It’s been over a year now.
But now, I can’t sleep…plus
Still, you continue to create memories for me
for this purpose I write
to confirm to the world that there is more
to the essence we declare as
mortality
I love you for that.
So remember how you used to drive me around
to take photos when I began my photo program at
WSU?
One particular memory comes to mind when we took night shots of real things
using artificial light, the plants, foliage and rocks..which in turn made our real things like artificial.
We used the jeep to
add extra fake light.
And remember that was the same night,
I rolled my own film,
one hundred shots in a reel,
only to realize later, how in the world was i going to develop that myself.
Josh, I have yet to develop it.
It’s a little way I’m preserving that night.
and me assisting her,
a gift that she shares to beautify the world,
and me on this particular morning.
(rachel did the hair &makeup)
they offer
flexibility to the rails, as the train moves,
the load of both tracks is distributed evenly.
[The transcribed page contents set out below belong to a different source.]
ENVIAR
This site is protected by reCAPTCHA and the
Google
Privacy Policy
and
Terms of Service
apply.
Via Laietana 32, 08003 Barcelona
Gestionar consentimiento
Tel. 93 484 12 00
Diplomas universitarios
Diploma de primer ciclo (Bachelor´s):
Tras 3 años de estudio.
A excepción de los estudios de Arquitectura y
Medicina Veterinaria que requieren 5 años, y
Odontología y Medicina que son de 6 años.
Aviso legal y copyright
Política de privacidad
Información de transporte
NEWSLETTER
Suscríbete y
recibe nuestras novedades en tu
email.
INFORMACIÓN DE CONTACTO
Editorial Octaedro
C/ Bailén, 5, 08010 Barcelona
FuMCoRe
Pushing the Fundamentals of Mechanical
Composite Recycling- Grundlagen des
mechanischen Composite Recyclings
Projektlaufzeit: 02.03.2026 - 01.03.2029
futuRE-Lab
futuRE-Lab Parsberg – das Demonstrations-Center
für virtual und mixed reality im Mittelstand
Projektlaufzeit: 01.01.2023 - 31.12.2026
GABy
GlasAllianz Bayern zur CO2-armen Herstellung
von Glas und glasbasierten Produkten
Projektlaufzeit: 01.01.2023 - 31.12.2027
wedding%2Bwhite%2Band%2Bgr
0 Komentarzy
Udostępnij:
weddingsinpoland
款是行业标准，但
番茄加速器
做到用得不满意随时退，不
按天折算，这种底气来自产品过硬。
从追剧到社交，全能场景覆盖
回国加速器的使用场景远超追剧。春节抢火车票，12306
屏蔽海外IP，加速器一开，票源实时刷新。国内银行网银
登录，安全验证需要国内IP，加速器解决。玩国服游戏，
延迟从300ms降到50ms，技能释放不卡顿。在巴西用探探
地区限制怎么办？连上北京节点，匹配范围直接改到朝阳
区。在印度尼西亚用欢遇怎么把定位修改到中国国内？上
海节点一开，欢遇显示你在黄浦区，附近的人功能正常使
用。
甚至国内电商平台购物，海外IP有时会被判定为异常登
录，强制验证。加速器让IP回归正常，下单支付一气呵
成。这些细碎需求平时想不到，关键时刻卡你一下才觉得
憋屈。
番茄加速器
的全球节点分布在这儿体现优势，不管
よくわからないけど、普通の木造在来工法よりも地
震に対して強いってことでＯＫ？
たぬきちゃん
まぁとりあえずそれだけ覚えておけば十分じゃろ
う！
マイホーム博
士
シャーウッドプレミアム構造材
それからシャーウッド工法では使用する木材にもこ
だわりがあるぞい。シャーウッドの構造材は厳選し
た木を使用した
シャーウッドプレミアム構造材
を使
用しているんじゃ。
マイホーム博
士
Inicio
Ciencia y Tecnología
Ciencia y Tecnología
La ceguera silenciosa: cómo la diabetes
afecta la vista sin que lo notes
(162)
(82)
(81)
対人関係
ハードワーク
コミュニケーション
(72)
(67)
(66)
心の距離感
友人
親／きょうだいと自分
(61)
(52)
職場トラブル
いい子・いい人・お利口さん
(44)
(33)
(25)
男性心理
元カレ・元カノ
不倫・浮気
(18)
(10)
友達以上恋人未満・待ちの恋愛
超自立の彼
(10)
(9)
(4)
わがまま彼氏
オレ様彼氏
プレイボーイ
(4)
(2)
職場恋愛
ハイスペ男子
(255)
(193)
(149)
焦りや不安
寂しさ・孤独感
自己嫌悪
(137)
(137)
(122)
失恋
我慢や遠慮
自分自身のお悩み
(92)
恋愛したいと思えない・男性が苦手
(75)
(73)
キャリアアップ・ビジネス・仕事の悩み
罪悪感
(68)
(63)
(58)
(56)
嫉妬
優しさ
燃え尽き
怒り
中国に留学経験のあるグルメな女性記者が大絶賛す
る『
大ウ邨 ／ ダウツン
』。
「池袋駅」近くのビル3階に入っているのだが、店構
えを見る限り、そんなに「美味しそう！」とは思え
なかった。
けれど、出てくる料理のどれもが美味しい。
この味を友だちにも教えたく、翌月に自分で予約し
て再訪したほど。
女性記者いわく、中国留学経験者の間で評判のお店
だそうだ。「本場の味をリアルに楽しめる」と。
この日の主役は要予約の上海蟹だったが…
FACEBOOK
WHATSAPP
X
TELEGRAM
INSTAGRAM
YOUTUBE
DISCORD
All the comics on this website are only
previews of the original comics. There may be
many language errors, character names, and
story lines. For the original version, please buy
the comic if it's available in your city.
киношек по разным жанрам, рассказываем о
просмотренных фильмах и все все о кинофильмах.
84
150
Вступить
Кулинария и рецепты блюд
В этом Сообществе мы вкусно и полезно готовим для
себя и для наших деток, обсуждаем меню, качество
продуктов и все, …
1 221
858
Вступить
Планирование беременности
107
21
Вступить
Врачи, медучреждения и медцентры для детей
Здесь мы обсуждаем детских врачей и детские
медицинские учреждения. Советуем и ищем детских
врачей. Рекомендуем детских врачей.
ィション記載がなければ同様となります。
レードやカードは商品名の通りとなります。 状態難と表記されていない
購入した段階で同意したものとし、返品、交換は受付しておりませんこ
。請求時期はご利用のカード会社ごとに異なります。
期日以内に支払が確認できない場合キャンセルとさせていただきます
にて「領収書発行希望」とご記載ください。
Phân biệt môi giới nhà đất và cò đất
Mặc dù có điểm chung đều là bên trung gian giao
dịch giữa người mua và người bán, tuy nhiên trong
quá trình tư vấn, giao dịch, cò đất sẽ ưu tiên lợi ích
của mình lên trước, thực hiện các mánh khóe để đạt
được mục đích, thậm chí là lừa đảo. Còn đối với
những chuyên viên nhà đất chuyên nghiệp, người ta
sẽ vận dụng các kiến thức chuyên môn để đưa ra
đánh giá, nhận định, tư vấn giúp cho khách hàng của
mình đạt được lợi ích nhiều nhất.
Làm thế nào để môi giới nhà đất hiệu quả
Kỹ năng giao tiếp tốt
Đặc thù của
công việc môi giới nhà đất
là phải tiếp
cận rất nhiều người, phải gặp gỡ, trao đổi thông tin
help interlock with each other.
becoming a unified element.
I lay in place of the rails
I can only imagine that this spot had life once,
the train whistle blew in this neighborhood once.
It was present.
but its silent now
I hear the wind better.
ironically, I hear everything better
everything
except your voice.
As for now, this path is simply a
waiting ground.
And on this day, it also become a special place.
Liz is a connective person and is able to evoke emotions from within.
As she is directing the shoot, she says something
on along the lines of:
“Look up to the sky, smile at your boyfriends.”
I look up
I wonder if he is looking back,
The sun is shinning
but partly covered.
The clouds act as a veil,
for more than the sun.
and my eyes slightly water.
I wonder what this face looked like through a lens
I feel a groan in my stomach that tells my face its still okay
to smile.
part of me wants to cry and the other part of me just blurts out
“Hi, Josh.”
This isn’t odd or uncomfortable to do in front of Liz, for she knows a bit about me.
Liz gets closer to me and says something in just the exact way I needed to hear it.
“Jenny, you can still love him.
He just can’t be your husband.”
I thought about that moment alot since then…
and I’ll be myself
and i’ll look for new challenges
tiff and jay. says
i love this so much!!!! wow!! Jenny you are such a beautiful person, artist, writer and so much more. I know Josh hears these words!
kirstin says
I sure love you Jenny! Thanks for being you.
The Pocket Inn says
Jenny! What an amazing post! You have the most beautiful soul and such a perfect way of expressing how you feel! I love you!
J.lee Hansen says
Tiffani, Thank you for reading this and keeping up. I love your new blog layout and photos… can't wait to spend more time together…
J.lee Hansen says
Kirstin,
Thanks for your words..
I love you back… and I truly appreciate our friendship
J.lee Hansen says
Katie,
Thank you…for loving me and I love you back..
You are someone who really took care of me spiritually as a missionary….yep..your testimony did that.
The Hattons says
jenny. holy cow. that picture where your looking up at josh… it says so much. she really did a fantastic job but more importantly kuddos for showing up real. fearless. holding nothing back. i love how you wrote this post. incorporating her pictures. the story about the rail road. i love how she said u can still love him u just cant marry him. so true. your amazing my dear. so beautiful inside and out. cant wait to hear about your adventures in az!
Emily says
I've never read you blog Jenny but now I'm just gonna have to start. Your words are remarkably striking and beautiful. What a emotion evoking way to tell this story. Thank you for that. I also love the pictures by the way. It gets my mid swirling.
caldwell says
Such BEAUTIFUL pictures. You are so talented!!! I wish Chase and I could do a photo shoot with ya. That would be so fun! Maybe someday.
Ashley says
am i crying right now? your beautiful jenny, and strong, and amazing… and i cant wait to see everything that your big sould accomplishes!
J.lee Hansen says
Thank you all for reading! I truly appreciate the words, thoughts and hopes.